Although I have not made a shrine to poetry, poetry has made a sanctuary for me, a refuge where I can tune to the conjoined mind-heart, to image, story, and sound. It is a space to evoke rather than invoke. I am not calling on others as authorities but rather calling forth resonances with them (writers, visual artists, composers, musicians, artisans, scientists, historians, social scientists) and with what I observe. If I invoke anything, it is vision—the first glimpse. And re-vision—seeing again, uncovering the layers so that the resonances rise.
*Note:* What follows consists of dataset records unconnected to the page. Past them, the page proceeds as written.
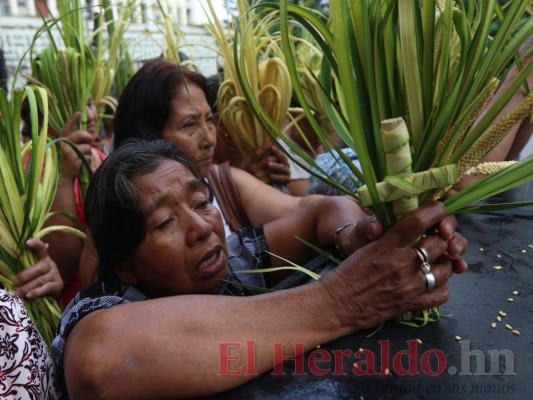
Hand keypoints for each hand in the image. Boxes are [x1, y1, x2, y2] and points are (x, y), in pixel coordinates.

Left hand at [13, 239, 63, 300]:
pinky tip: (29, 295)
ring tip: (18, 292)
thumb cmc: (38, 280)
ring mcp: (55, 275)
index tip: (27, 243)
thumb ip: (26, 270)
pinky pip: (46, 288)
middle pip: (39, 268)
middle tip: (15, 282)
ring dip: (28, 287)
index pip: (42, 249)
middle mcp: (51, 265)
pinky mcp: (58, 285)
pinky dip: (37, 292)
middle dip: (25, 275)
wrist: (54, 291)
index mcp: (44, 259)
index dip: (36, 244)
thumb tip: (10, 273)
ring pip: (41, 280)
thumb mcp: (34, 272)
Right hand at [60, 111, 93, 179]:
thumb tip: (93, 130)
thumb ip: (81, 139)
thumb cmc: (71, 157)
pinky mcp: (74, 160)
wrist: (65, 173)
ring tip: (80, 157)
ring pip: (87, 147)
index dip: (73, 119)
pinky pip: (88, 157)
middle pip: (82, 134)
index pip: (68, 127)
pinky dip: (87, 160)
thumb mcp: (73, 146)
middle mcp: (64, 144)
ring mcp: (69, 152)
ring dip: (88, 153)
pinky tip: (81, 163)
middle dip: (88, 137)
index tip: (79, 112)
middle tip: (87, 141)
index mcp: (62, 138)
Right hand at [244, 142, 290, 184]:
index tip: (271, 142)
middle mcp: (254, 170)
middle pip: (268, 160)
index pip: (257, 153)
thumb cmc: (246, 172)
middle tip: (278, 155)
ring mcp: (260, 177)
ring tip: (280, 162)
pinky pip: (274, 176)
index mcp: (249, 163)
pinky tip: (279, 171)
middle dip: (275, 156)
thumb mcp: (246, 163)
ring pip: (273, 168)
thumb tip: (263, 145)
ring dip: (278, 164)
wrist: (243, 187)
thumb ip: (253, 156)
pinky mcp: (264, 183)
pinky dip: (278, 173)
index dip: (264, 147)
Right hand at [319, 201, 467, 331]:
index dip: (435, 211)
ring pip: (446, 269)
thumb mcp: (365, 247)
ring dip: (446, 261)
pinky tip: (433, 282)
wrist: (337, 304)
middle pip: (439, 243)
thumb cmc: (346, 273)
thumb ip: (386, 235)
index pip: (418, 221)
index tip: (439, 208)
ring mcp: (410, 286)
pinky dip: (442, 287)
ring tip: (439, 258)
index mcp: (388, 245)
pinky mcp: (411, 304)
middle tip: (442, 234)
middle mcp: (403, 264)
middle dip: (444, 237)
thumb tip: (403, 225)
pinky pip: (441, 295)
RHR: Notebook paper or computer? Pen or pencil?

JCT: All, plus voice.

Paper and pencil for journal, notes on scraps of paper, longhand drafts on legal tablets. Pen when a pencil isn’t available. Writing by hand is akin to drawing, accessing the brain through pathways different than the percussive of the keyboard. Initially, I prefer to freewrite drafts by hand, making early revisions or asking questions. From there, I move to the computer to key in the draft, its early edits, notes on alternative phrasing, and ideas about how the draft might develop, although often when I’m keyboarding, I will also make notes by hand that I later enter into a computer file. After that, I work between the hand written versions and the printed-out digital versions to produce revised drafts that I save as a separate digital files. As you can see, despite the computer screen, it’s paper all the way. I usually handwrite lines to work on scansion or rephrasing. To concentrate on lineation, stanza breaks, punctuation, and spacing within lines and to check etymology, synonyms, and spelling, working with a digital file is more efficient. Throughout this process, which may continue for weeks, months, or years, I read aloud as I edit, so each draft is modified by voice, which is to say by breath. I do not record the voice iterations. One time I constructed poems primarily by voice was the sonnet crown “FUBAR’d” in Beyond Repair. I built each poem by voice and ear, line by line, then preserved the voiced drafts by hand. During the first spring of Covid, I composed one haiku by voice during a daily walk. With both of these voice-initiated poem series, the drafts ended up as computer documents.